HoiliDANGER! #4: Lily C.A.T. (1987)
The DANGER: Infectious "reverser", an extra terrestrial bacteria which transmogriphies human cellular tissue, transforming its hosts into ravenous masses of tentacles and teeth! Corrosive to space age alloys! Capable of inducing Legionnaire's Disease (?!) by propagating inside the lungs! Lies waiting in the vacuum of space for unfortunate spacecraft!
A generally well crafted product of Japanese animation, Lily C.A.T. is one of many films to be inspired by Ridley Scott's Alien. The amorphous monster's visual design was provided by the legendary Vampire Hunter D artist Yoshitaka Amano, fulfilling the role that H.R. Giger had for Scott.
Beyond a truly wild twist on the "malevolent android" trope found in the Alien franchise, Lily C.A.T. shows an impressive adherence to science fiction conceits. For one, the hibernation state that travelers on extended space voyages must enter halts the aging process. While this sounds appealing in and of itself, some of the film's most effective moments involve characters expressing the toll that a spacefaring career takes on them. One voyage, and you return to Earth to see that everyone you know has aged by decades. Two or more missions, and your every acquaintance is long dead, and the world has become socially and technologically unrecognizable. You are chronologically alienated.
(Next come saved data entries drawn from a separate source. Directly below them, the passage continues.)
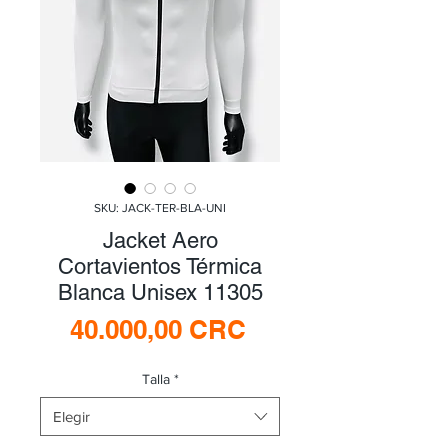
SKU: JACK-TER-BLA-UNI
Jacket Aero
Cortavientos Térmica
Blanca Unisex 11305
Precio
40.000,00 CRC
Talla
*
Elegir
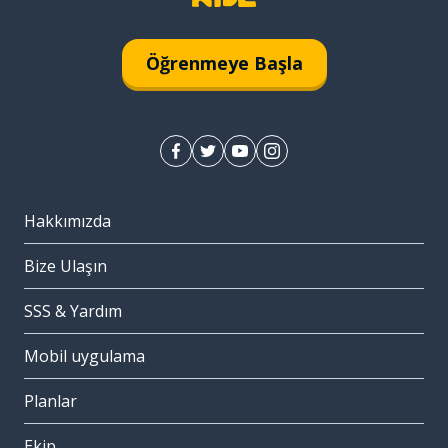
Öğrenmeye Başla
Hakkımızda
Bize Ulaşın
SSS & Yardım
Mobil uygulama
Planlar
Ekip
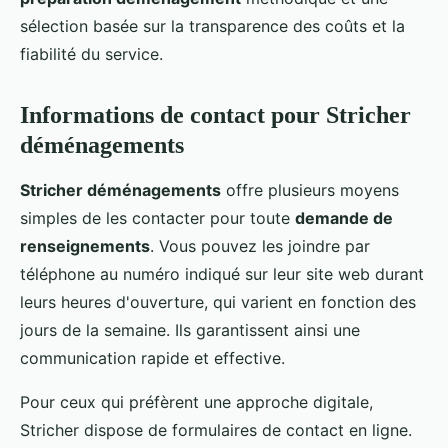
sélection basée sur la transparence des coûts et la
fiabilité du service.
Informations de contact pour Stricher
déménagements
Stricher déménagements
offre plusieurs moyens
simples de les contacter pour toute
demande de
renseignements
. Vous pouvez les joindre par
téléphone au numéro indiqué sur leur site web durant
leurs heures d'ouverture, qui varient en fonction des
jours de la semaine. Ils garantissent ainsi une
communication rapide et effective.
Pour ceux qui préfèrent une approche digitale,
Stricher dispose de formulaires de contact en ligne.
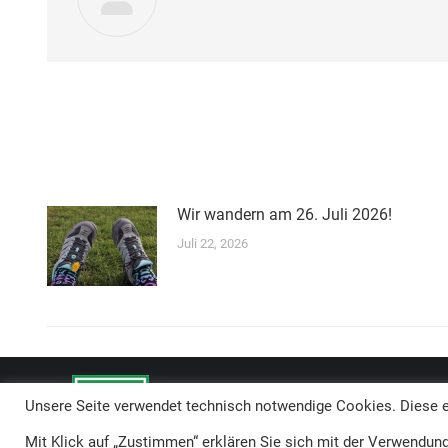
Wir wandern am 26. Juli 2026!
Juli 22, 2026
Unsere Seite verwendet technisch notwendige Cookies. Diese er
Mit Klick auf „Zustimmen“ erklären Sie sich mit der Verwendung 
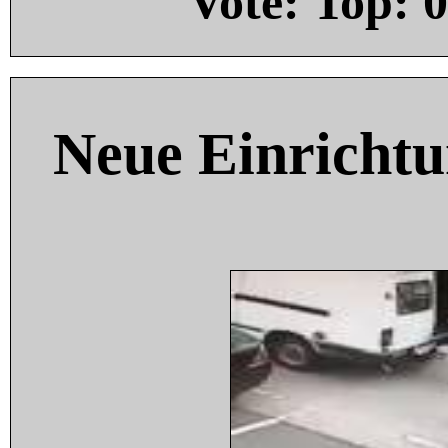
Vote: Top:
0
Neue Einricht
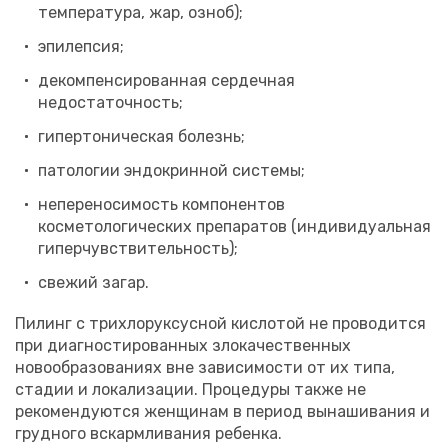
температура, жар, озноб);
эпилепсия;
декомпенсированная сердечная
недостаточность;
гипертоническая болезнь;
патологии эндокринной системы;
непереносимость компонентов
косметологических препаратов (индивидуальная
гиперчувствительность);
свежий загар.
Пилинг с трихлоруксусной кислотой не проводится
при диагностированных злокачественных
новообразованиях вне зависимости от их типа,
стадии и локализации. Процедуры также не
рекомендуются женщинам в период вынашивания и
грудного вскармливания ребенка.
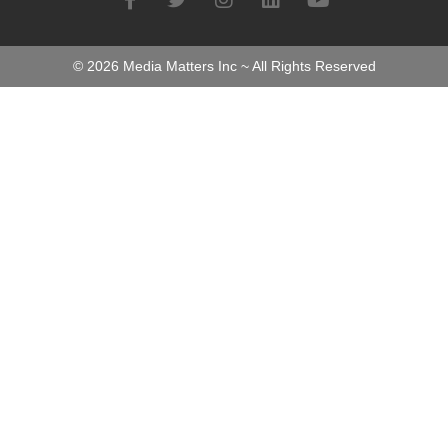
©
2026
Media Matters Inc ~ All Rights Reserved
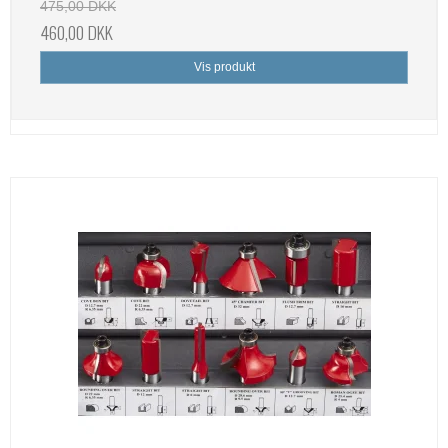
475,00 DKK
460,00 DKK
Vis produkt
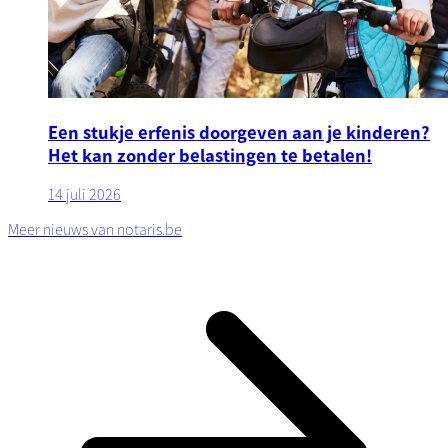
Een stukje erfenis doorgeven aan je kinderen?
Het kan zonder belastingen te betalen!
14 juli 2026
Meer nieuws van notaris.be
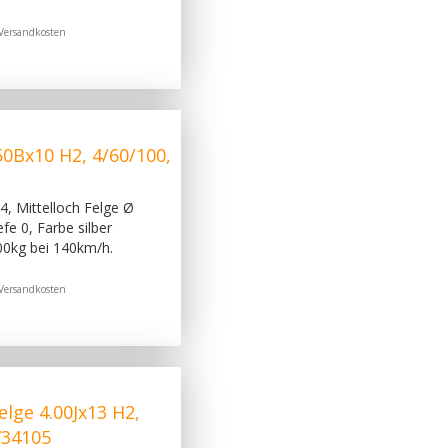
Versandkosten
0Bx10 H2, 4/60/100,
, Mittelloch Felge Ø
e 0, Farbe silber
00kg bei 140km/h.
Versandkosten
lge 4.00Jx13 H2,
734105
Another, smaller detail that shows that the artificial gravity produced by the film's spacecraft does little to mitigate the recoil of weapons. A discharge from a shotgun sends its wielder flying backward, with a bruised torso or broken ribs to show for it. It's impressive to see that the movie keeps this idea alive later in the film, when protagonists using jerry rigged flamethrowers slide backward when deploying them.
The movie features an unexpected subplot about stolen identities, an intruder who is not the alien bacteria, and has some impressive moments of horror and tension. Would make a great double bill with William Malone's Creature.